A study made in 2006 in neighbouring Croatia found out that around 2.5 million tons of ballast water were discharged into the sea, introducing 113 new species of sea organisms into the local ecosystem. Certain invasive species multiply without control, suppressing and destroying the autochthonous species. In Croatia, the intruders include the red algae, which is particularly harmful to the Adriatic’s biodiversity.
No assessment of the impact of ballast water has ever been done in Montenegro.The Environmental Protection Agency said it expected new analyses about the ballast water in Montenegro’s part of the Adriatic.
UNESCO has warned that “a large number” of cruise and freight ships in the Kotor area is putting at risk the city’s credentials as a world heritage site. The site covers not just the medieval town but the nature and landscapes around too.
“It’s not possible to maintain a balance between mass tourism and environmental protection” said Varda.“One must subjugate the other. Unfortunately, there is a growing fascination with mass tourism and growing [tourism] figures in Montenegro, while nobody mentions the long-term quality and sustainability of the said tourism.”
(Un)protected marine areas
Montenegro is one of a few Mediterranean countries without a single protected marine area. Chapter 27 of the European Union accession talks mandates the existence of at least one.
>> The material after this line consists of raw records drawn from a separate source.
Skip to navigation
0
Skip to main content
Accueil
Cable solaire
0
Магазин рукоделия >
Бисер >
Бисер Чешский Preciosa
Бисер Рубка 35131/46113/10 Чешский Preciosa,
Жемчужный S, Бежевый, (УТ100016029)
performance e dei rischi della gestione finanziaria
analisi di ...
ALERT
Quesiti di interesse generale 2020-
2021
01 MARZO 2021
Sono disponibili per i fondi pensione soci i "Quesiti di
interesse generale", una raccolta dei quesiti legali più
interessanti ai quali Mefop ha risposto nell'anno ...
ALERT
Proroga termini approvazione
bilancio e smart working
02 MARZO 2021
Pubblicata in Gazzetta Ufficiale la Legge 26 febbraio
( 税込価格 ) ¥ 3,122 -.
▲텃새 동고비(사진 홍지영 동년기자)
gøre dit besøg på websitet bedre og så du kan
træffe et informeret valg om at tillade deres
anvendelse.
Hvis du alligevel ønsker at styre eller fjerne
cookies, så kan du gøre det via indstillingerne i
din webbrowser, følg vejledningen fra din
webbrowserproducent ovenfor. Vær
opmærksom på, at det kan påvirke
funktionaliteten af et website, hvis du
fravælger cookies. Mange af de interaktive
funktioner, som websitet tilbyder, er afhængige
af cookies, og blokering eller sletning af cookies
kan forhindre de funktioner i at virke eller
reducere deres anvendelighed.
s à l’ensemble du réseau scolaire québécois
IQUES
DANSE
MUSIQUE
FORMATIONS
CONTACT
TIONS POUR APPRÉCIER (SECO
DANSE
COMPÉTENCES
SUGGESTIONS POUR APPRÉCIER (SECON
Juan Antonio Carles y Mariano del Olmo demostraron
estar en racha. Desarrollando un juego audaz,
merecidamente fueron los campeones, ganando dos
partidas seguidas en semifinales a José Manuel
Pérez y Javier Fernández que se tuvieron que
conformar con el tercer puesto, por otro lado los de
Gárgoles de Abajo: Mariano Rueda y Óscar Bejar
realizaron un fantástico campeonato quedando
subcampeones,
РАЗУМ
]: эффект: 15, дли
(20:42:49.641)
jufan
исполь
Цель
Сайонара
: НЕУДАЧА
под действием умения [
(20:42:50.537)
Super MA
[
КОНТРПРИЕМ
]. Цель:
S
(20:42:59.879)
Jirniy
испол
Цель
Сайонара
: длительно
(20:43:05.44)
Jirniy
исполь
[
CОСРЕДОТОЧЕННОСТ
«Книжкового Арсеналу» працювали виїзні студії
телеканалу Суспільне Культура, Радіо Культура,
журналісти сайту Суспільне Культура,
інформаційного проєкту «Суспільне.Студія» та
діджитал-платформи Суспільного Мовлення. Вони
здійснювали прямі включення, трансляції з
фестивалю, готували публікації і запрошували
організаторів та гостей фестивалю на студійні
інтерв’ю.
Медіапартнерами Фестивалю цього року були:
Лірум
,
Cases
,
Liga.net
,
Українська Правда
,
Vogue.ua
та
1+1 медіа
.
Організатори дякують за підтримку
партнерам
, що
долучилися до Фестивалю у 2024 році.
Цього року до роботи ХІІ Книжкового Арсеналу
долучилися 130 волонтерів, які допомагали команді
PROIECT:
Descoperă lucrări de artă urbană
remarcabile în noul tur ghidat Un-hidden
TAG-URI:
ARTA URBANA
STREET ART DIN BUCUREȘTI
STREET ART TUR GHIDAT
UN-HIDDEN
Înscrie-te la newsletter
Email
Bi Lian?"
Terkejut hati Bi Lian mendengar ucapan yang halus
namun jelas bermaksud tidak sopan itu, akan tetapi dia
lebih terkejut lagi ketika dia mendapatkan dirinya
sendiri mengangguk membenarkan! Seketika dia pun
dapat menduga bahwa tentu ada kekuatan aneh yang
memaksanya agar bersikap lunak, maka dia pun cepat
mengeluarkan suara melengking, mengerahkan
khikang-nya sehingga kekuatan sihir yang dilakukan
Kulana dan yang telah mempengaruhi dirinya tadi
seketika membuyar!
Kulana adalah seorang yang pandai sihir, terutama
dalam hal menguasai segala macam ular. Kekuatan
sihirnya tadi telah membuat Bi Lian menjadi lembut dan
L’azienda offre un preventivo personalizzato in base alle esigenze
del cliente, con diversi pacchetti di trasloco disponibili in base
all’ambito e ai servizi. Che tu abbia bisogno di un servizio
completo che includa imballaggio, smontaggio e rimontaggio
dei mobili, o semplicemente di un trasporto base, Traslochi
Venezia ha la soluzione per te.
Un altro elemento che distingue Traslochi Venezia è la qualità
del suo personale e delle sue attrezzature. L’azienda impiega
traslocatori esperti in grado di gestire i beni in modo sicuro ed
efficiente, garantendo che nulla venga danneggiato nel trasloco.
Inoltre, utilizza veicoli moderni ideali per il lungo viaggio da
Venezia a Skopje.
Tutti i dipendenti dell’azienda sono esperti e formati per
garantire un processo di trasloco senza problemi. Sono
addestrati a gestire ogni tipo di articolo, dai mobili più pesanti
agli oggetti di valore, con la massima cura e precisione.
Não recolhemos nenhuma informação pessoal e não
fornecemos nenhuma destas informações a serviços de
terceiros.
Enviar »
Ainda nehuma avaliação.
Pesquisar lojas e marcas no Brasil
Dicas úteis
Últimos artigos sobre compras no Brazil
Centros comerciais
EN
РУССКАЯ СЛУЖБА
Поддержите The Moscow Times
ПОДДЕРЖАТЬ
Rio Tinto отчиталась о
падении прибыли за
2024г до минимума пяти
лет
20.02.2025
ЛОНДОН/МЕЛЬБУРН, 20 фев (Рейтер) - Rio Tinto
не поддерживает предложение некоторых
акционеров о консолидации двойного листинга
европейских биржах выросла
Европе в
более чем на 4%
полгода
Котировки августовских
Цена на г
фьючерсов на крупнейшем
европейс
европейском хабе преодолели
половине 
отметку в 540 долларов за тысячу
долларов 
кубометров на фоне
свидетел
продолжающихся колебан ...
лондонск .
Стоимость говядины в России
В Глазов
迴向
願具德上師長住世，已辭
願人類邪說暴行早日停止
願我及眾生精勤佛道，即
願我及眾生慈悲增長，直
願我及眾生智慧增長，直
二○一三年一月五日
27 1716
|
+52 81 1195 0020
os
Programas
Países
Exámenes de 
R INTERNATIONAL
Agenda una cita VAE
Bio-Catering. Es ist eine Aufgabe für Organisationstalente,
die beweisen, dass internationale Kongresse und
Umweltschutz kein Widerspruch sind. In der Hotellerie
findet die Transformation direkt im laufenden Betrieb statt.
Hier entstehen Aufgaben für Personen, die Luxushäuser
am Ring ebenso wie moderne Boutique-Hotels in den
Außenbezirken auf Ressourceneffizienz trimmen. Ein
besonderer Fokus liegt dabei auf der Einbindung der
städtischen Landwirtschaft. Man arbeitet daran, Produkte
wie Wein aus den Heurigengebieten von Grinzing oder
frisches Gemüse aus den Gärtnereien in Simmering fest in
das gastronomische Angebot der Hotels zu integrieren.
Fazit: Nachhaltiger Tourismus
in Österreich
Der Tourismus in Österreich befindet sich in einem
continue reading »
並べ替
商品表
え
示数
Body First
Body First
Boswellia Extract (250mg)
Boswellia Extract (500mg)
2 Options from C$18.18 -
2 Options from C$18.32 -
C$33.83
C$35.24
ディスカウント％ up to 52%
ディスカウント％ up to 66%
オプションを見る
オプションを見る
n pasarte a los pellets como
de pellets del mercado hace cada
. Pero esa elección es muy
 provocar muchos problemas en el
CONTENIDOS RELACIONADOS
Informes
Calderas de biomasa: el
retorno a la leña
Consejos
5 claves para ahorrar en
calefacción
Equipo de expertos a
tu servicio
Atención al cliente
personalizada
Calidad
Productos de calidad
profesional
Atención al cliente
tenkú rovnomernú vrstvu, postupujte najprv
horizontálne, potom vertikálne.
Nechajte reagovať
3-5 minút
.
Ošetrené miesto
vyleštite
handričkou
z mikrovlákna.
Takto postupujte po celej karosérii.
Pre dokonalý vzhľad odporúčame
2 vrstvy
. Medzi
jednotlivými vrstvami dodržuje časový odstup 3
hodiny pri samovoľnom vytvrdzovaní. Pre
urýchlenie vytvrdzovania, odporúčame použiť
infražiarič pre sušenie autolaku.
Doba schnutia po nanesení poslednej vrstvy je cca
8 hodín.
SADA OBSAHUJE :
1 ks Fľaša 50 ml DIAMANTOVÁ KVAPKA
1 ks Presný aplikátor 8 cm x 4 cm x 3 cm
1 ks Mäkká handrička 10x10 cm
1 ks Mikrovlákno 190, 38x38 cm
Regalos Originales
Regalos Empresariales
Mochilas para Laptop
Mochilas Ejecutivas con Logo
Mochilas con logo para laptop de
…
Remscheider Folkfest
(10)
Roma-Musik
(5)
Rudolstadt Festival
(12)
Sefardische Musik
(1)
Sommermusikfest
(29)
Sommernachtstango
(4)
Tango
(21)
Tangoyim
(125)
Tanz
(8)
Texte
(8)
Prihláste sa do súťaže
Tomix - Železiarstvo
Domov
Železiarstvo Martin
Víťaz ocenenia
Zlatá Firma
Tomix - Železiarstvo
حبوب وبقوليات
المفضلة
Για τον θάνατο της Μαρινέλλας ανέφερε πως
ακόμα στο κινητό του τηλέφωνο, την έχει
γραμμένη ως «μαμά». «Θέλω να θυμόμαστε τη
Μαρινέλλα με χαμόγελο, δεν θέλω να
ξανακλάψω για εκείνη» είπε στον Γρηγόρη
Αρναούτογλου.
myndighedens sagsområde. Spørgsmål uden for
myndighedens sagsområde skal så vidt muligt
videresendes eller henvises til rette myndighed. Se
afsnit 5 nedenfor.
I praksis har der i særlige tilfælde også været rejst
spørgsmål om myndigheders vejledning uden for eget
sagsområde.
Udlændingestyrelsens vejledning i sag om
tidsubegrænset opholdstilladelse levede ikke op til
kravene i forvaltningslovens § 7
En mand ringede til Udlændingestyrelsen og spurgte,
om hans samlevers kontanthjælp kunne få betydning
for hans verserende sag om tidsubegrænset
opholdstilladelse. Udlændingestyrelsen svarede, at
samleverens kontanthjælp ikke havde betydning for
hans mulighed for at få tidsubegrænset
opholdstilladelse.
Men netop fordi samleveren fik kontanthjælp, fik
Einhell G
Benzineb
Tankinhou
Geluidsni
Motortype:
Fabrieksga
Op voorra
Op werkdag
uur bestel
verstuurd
“For decades, protected marine areas have been recognised across the world as the most efficient way to preserve the marine ecosystems“ Varda said. EPA says it plans to establish one protected zone through a project launched last year worth almost $1.8 million. “Preparations are under way for almost a decade” said Varda.
“Given the current planning, in less than three years we hope to have the first marine protected area established in the vicinity of Katic, an island off the shore of Petrovac, from Platamuni towards the Bay of Traste, in the areas of Ratac and Zukotrlica, Stari Ulcinj and Valdanos”.
The largest cruise ships that have docked in the Bay of Kotor are the Majestic Princess and the Royal Princess, each 330 metres long and accommodating 3,500 passengers and 1,500 crew members.
The Port of Kotor records visits throughout the year, not only in the summer months. The cruise ships Regina della Pace, Artemis and Athens traditionally open cruising season in the Bay of Kotor in early January, and close it on or around New Year’s Eve.
Despite heavy traffic in the bay, only four complaints have been lodged to the Maritime Safety Authority in regard to cruise ships in the Bay of Kotor. The objections are related to pollution.
BIRN & CIN-CG tried to find out from the authorities if any cruise ship has ever faced sanctions during its stay in the bay and the grounds thereof. The Port of Kotor, the Safety and Security Inspection of Kotor and the Ministry of Transport and Maritime Affairs simply ignored our inquiry.